Crisis on Campus_ A Bold Plan for Reforming Our Colleges and Universities - Mark C. Taylor [66]
Teaching, of course, involves much more than the time one is in the classroom, but the total number of classroom hours is noteworthy. While Williams allocates faculty positions to departments based upon a formula in which each teacher is expected to instruct a total of at least 120 students a year, there is no general policy on the number of students a faculty member should teach at Columbia. The size of the classes different professors teach therefore varies widely. Since many faculty members receive course relief for chairing departments, programs and committees or use money from their research grants to pay the university to exempt them from teaching, a significant number teach fewer than four courses. In addition, faculty members at many colleges and universities are guaranteed regular leaves and sabbaticals. In most cases, these leaves do not depend on production or performance. At universities with graduate programs, graduate students teach small discussion sections in large lecture courses offered by professors, grade papers, run labs and meet with students. Advising grad students and sponsoring theses can be quite time-consuming for professors, though graduate courses typically have fewer students. Still, teaching requirements at the top schools are surprisingly low.
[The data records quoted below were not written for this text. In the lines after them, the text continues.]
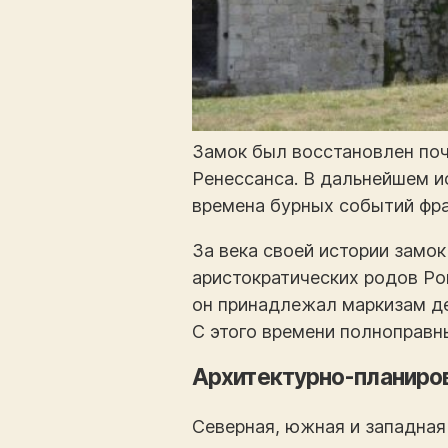
Замок был восстановлен поч
Ренессанса. В дальнейшем и
времена бурных событий фра
За века своей истории замо
аристократических родов Рок
он принадлежал маркизам де
С этого времени полноправн
Архитектурно-планиро
Северная, южная и западная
Now consider the problems at the other end of the higher education spectrum. Long the envy of many states and, indeed, foreign countries, the California university system, as I have said, is collapsing under the weight of the state’s fiscal crisis. Since the 1960s, higher education in California has been divided among research universities, where significant research is required and teaching loads are light; teaching universities (i.e., California state universities), where teaching loads are heavy but some publication is still required; and community colleges, where teaching loads are even heavier but there are no publication requirements. In contrast to Williams and Columbia, faculty members at California State University, Los Angeles, teach three classes each quarter and nine classes a year. While student enrollments vary from course to course and department to department, most faculty members teach roughly one hundred students a quarter, three hundred students a year. Unlike research universities, the state university provides no teaching assistants, and seniority does not reduce one’s teaching load. As for the sharp dichotomy between teaching and research, a colleague at CSULA properly wrote in an e-mail,
This distinction seems to me fallacious, since teaching and research are inextricably linked. Good teaching is founded on, among other things, the teacher’s active engagement in the ongoing scholarly discussion in his or her field. And research in the humanities, because it concerns texts and issues that relate to our common social, ethical, economic, religious and political experience, must stay connected with the transmission and exchange of ideas fostered by the classroom. I have witnessed, at our school, with a sad heart, the way that our heavy teaching load actually thwarts the putative teaching mission of the CSU system. So mind-pulping is the regimen that teachers flee from the classroom. They seek to create administrative projects and programs of doubtful intellectual worth to get “release time” from teaching. Matters are even worse in community colleges.
This is an extremely unfortunate situation because the escalating cost of higher education is driving more students to these institutions.